***** SOURCE TEXT
CONTRIBUTORY NEGLIGENCE.

1. The plaintiff, an infant four years and seven months old, while returning unattended from school, was run over by defendant in the public street. In an action to recover for the injuries, held, that it was for the jury to determine whether or not plaintiff's parents were guilty of negligence in permitting him to be in the street alone. Lynch v. Smith, 188, and note, 191.

2. In such action the opinion of plaintiff's schoolteacher as to his capacity is admissible. Ib.

3. When an infant is in the streets, without negligence on the part of himself or parents, he is bound to use only such reasonable care as he is capable of, though of less degree than adults would be bound to use under the circumstances. Ib.

EXPRESS COMPANY.

Where an express company receives a draft for collection, with instructions to return it at once if not paid, and on demand of the drawee, he refuses to pay it until certain explanations are received from the drawer, whereupon the company consent to wait until the drawee can communicate with the drawer, and he, receiving satisfactory explanations, is ready to pay, and remains So two days without renewed demand from the company, but on the fourth day (the third being Sunday) he becomes insolvent, the company is responsible for the loss occurring to the drawer. Whitney v. Merchants' Union Express Company, 207. (Mass.)

LANDLORD AND TENANT.

Plaintiff occupied the lower portion of a house, and another tenant the upper portion. The of and upper story having been destroyed by fire, in an action by plaintiff against the landlord, the judge charged the jury that it was the landlord's duty to proceed with diligence, after the fire, to put on the roof, and that he was liable for damages to plaintiff caused by delay. Held error, there being no express covenant to repair, and the maxim, sic utere tuo, etc., not applying. Doupe v. Genin, 47 (N.Y.)

PARENT AND CHILD.

1. There is no legal obligation on a parent to maintain his minor child independent of statutory enactment. Kelly v. Davis, 499. (N. H.)

2. A parent cannot be charged for necessaries furnished by a stranger to his minor child, except upon a promise to pay for them. Such promise is not to be implied from mere moral obligation, nor from the statutes providing for the re-imbursement of towns; but the jury, in finding a promise, are to take into consideration all the circumstances connected with the parent's neglect, as indicating his intention, views and purposes with regard to the wants of his child. Ib.

RAILROAD COMPANY.

1. A passenger riding on the Erie railway, a railroad corporation created by the laws of New York, upon a ticket entitling him to a passage between two stations, both situate in New York, was injured in consequence of an accident on a portion of the railway which runs through Pennsylvania.
**********
***** EXCERPTED DATA
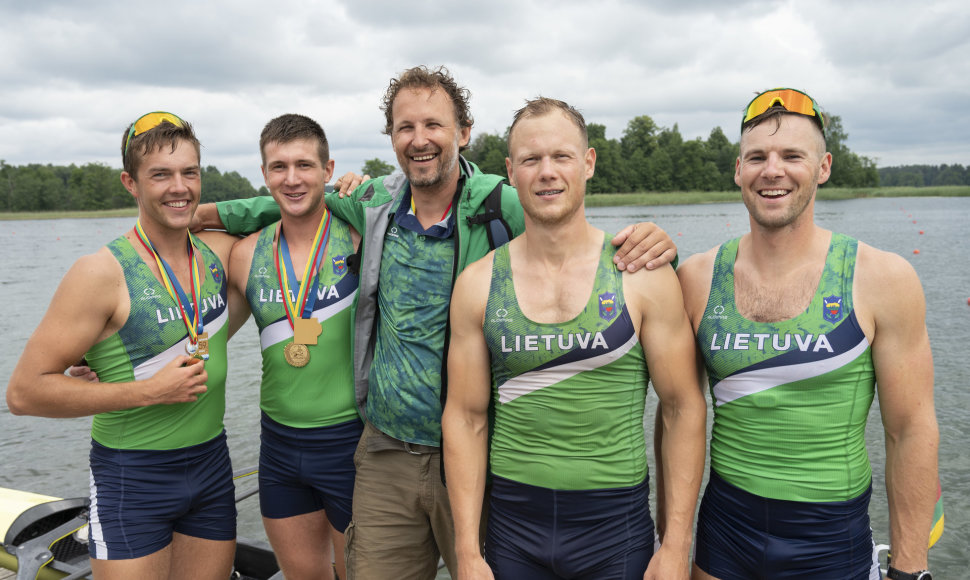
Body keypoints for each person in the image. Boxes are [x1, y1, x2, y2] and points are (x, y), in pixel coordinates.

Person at [192, 65, 678, 579]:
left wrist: (649, 241)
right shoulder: (375, 201)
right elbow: (296, 196)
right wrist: (191, 212)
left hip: (476, 451)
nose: (419, 140)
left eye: (434, 125)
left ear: (463, 133)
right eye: (406, 127)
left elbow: (566, 216)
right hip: (385, 450)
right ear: (392, 138)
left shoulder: (501, 202)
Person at [671, 88, 939, 580]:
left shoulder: (882, 278)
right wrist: (673, 545)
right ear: (738, 170)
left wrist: (909, 568)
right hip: (725, 530)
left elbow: (910, 431)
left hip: (832, 537)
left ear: (823, 167)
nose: (772, 170)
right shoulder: (696, 277)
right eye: (757, 157)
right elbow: (675, 415)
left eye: (792, 155)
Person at [441, 97, 707, 580]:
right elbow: (465, 416)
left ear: (587, 164)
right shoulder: (478, 283)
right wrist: (466, 550)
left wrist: (674, 546)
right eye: (531, 159)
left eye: (562, 156)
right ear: (510, 171)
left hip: (614, 526)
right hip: (512, 525)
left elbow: (683, 408)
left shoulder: (641, 273)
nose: (547, 172)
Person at [6, 112, 247, 580]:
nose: (178, 187)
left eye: (189, 173)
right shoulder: (99, 272)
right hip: (132, 477)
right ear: (130, 183)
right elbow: (23, 393)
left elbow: (285, 203)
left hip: (212, 465)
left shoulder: (217, 253)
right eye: (160, 175)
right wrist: (148, 392)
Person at [225, 114, 362, 580]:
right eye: (278, 166)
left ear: (329, 170)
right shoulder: (245, 255)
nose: (292, 178)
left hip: (353, 443)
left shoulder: (362, 239)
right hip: (280, 448)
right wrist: (105, 361)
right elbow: (205, 334)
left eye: (304, 164)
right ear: (264, 175)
**********
DESCRIPTION OF THE TASK:
For each statement below, say whether it agrees with the legal digest, answering yes or no and quoting the deciding words.
1. The plaintiff in Lynch v. Smith was four years and seven months old.
2. In Doupe v. Genin, the judge's charge that the landlord had a duty to put on the roof was upheld.
3. Kelly v. Davis holds that a parent has a legal obligation to maintain a minor child apart from any statute.
This data comes from a separate source.

THE ANSWER:
1. Yes: "The plaintiff, an infant four years and seven months old"
2. No: "Held error, there being no express covenant to repair"
3. No: "There is no legal obligation on a parent to maintain his minor child independent of statutory enactment."